━━ Data supplied

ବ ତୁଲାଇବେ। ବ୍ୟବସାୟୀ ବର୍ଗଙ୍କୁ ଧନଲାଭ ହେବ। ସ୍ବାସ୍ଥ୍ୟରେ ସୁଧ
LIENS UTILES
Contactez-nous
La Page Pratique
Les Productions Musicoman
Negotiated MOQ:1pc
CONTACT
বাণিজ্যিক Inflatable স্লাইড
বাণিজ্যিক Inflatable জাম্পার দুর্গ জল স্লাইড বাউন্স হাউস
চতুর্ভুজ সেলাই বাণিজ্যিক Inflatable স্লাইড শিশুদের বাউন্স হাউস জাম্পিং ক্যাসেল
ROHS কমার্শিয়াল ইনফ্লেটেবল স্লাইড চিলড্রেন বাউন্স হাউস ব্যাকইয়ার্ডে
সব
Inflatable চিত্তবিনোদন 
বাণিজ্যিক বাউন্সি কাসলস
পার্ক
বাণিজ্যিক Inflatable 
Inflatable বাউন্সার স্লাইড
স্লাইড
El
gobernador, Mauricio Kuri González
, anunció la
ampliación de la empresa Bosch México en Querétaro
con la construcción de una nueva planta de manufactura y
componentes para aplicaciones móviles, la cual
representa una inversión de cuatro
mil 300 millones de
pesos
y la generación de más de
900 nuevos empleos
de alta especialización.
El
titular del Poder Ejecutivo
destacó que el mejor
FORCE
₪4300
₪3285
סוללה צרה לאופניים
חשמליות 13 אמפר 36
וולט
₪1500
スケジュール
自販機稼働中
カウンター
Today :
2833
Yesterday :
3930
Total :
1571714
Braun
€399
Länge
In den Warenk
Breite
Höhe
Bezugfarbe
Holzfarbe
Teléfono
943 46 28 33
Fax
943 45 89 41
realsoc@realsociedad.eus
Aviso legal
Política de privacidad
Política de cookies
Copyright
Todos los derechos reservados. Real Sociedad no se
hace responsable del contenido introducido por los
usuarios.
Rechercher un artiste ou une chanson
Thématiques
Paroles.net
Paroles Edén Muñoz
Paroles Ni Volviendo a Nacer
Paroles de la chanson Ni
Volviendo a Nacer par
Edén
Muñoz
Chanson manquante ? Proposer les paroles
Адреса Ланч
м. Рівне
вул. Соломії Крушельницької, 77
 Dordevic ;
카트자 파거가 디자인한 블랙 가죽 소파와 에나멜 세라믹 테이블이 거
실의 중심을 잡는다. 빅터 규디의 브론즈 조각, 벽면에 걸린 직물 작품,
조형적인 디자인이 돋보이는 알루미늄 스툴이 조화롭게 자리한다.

━━━━

:: Problem details ::
Copy each of the lines above character for character, keeping their order and changing nothing.

:: Result ::
ବ ତୁଲାଇବେ। ବ୍ୟବସାୟୀ ବର୍ଗଙ୍କୁ ଧନଲାଭ ହେବ। ସ୍ବାସ୍ଥ୍ୟରେ ସୁଧ
LIENS UTILES
Contactez-nous
La Page Pratique
Les Productions Musicoman
Negotiated MOQ:1pc
CONTACT
বাণিজ্যিক Inflatable স্লাইড
বাণিজ্যিক Inflatable জাম্পার দুর্গ জল স্লাইড বাউন্স হাউস
চতুর্ভুজ সেলাই বাণিজ্যিক Inflatable স্লাইড শিশুদের বাউন্স হাউস জাম্পিং ক্যাসেল
ROHS কমার্শিয়াল ইনফ্লেটেবল স্লাইড চিলড্রেন বাউন্স হাউস ব্যাকইয়ার্ডে
সব
Inflatable চিত্তবিনোদন 
বাণিজ্যিক বাউন্সি কাসলস
পার্ক
বাণিজ্যিক Inflatable 
Inflatable বাউন্সার স্লাইড
স্লাইড
El
gobernador, Mauricio Kuri González
, anunció la
ampliación de la empresa Bosch México en Querétaro
con la construcción de una nueva planta de manufactura y
componentes para aplicaciones móviles, la cual
representa una inversión de cuatro
mil 300 millones de
pesos
y la generación de más de
900 nuevos empleos
de alta especialización.
El
titular del Poder Ejecutivo
destacó que el mejor
FORCE
₪4300
₪3285
סוללה צרה לאופניים
חשמליות 13 אמפר 36
וולט
₪1500
スケジュール
自販機稼働中
カウンター
Today :
2833
Yesterday :
3930
Total :
1571714
Braun
€399
Länge
In den Warenk
Breite
Höhe
Bezugfarbe
Holzfarbe
Teléfono
943 46 28 33
Fax
943 45 89 41
realsoc@realsociedad.eus
Aviso legal
Política de privacidad
Política de cookies
Copyright
Todos los derechos reservados. Real Sociedad no se
hace responsable del contenido introducido por los
usuarios.
Rechercher un artiste ou une chanson
Thématiques
Paroles.net
Paroles Edén Muñoz
Paroles Ni Volviendo a Nacer
Paroles de la chanson Ni
Volviendo a Nacer par
Edén
Muñoz
Chanson manquante ? Proposer les paroles
Адреса Ланч
м. Рівне
вул. Соломії Крушельницької, 77
 Dordevic ;
카트자 파거가 디자인한 블랙 가죽 소파와 에나멜 세라믹 테이블이 거
실의 중심을 잡는다. 빅터 규디의 브론즈 조각, 벽면에 걸린 직물 작품,
조형적인 디자인이 돋보이는 알루미늄 스툴이 조화롭게 자리한다.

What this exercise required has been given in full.